Stored items

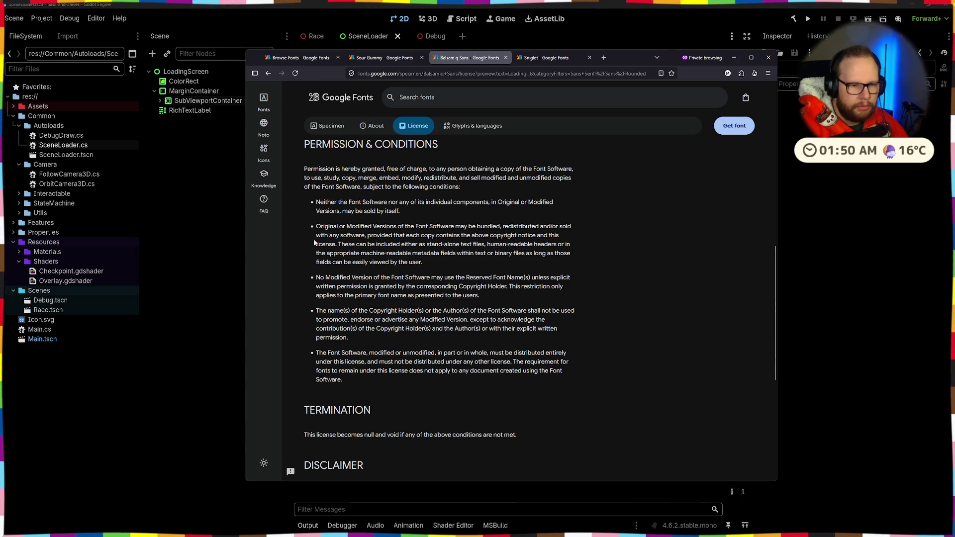
mouse_move(322, 226)
mouse_down()
mouse_move(525, 226)
mouse_move(361, 235)
mouse_move(577, 227)
mouse_move(572, 338)
mouse_move(427, 227)
mouse_move(365, 235)
mouse_move(605, 240)
mouse_move(309, 242)
mouse_move(534, 244)
mouse_move(583, 229)
mouse_move(400, 261)
mouse_up()
click(456, 267)
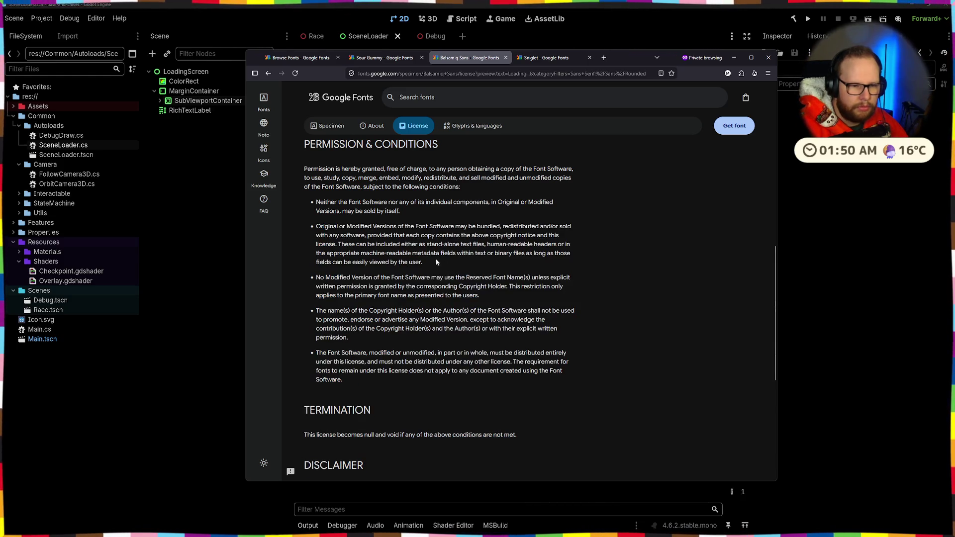
scroll(360, 230, down, 1)
scroll(359, 229, up, 10)
click(373, 126)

TO DO
Bring together all lines in the records where the word "scroll" is found.

TASK ANSWER
scroll(360, 230, down, 1)
scroll(359, 229, up, 10)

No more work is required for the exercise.